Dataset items

···

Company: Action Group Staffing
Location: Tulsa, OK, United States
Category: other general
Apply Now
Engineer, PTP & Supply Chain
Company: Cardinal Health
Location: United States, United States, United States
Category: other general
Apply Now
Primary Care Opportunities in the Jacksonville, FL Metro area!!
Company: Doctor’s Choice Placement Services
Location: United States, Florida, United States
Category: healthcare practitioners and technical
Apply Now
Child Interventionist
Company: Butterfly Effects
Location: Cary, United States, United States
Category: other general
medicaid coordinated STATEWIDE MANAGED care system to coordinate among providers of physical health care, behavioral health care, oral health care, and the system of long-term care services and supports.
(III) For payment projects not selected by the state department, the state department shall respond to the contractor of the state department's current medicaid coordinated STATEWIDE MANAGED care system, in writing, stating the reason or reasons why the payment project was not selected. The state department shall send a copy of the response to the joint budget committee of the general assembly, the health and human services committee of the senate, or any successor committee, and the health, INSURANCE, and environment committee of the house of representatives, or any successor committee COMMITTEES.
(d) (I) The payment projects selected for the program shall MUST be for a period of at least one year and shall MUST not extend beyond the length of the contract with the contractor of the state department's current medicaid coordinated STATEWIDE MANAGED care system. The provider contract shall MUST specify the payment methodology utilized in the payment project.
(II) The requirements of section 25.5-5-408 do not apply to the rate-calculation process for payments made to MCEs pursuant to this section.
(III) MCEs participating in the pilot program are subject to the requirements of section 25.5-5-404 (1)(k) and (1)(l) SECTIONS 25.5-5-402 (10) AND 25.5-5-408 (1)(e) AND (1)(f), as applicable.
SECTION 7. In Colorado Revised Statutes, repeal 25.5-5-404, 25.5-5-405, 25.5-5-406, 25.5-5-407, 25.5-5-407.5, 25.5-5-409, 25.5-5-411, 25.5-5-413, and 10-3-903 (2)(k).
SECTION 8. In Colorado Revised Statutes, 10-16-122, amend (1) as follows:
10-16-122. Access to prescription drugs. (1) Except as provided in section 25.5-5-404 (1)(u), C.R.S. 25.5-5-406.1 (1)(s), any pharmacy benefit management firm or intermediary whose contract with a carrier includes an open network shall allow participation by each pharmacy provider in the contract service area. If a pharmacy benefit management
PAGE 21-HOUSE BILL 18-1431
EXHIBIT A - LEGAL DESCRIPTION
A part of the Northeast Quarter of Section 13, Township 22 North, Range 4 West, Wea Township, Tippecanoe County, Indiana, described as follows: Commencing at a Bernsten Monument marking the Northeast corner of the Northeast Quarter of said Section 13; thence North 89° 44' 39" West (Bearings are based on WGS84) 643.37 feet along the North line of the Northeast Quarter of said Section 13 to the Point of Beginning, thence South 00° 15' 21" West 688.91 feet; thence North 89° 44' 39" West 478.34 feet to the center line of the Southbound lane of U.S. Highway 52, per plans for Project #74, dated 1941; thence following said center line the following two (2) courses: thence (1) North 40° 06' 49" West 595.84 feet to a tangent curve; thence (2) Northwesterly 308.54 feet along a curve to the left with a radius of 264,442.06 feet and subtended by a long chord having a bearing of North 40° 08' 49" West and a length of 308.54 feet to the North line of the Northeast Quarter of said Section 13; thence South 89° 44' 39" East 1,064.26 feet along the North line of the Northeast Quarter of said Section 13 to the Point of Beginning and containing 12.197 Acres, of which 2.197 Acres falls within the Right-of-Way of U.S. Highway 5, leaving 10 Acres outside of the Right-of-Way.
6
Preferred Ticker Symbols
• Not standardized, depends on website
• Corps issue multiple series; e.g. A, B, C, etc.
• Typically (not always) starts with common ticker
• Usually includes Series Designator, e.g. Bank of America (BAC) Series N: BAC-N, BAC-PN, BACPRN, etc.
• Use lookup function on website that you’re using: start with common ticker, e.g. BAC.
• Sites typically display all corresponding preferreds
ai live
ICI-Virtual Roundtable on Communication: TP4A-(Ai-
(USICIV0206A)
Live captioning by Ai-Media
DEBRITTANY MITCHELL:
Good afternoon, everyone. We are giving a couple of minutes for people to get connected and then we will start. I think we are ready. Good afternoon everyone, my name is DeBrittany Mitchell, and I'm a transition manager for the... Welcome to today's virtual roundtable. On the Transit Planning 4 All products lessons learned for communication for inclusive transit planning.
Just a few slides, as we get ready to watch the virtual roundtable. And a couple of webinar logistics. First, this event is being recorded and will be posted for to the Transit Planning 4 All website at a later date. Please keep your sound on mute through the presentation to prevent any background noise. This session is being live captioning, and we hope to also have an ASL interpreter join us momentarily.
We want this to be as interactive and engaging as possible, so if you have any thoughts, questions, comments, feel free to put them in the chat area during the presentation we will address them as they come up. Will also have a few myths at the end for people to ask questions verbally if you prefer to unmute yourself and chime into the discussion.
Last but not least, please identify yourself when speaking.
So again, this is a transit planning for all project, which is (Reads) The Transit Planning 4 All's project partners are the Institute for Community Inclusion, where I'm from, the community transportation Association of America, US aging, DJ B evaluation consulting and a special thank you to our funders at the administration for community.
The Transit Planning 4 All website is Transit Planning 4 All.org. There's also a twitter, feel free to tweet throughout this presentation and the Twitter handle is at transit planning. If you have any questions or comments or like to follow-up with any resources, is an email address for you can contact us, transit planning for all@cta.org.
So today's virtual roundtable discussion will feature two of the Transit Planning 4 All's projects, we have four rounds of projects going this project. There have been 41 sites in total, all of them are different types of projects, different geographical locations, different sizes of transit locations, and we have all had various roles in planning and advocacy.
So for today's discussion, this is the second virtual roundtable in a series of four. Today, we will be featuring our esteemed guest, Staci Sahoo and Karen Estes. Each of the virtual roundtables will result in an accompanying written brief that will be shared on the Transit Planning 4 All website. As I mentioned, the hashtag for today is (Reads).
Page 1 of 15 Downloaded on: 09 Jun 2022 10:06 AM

···

### THE TASK
In the records above, count the lines that contain the word "Colorado" and state only that count.

### EXERCISE SOLUTION
2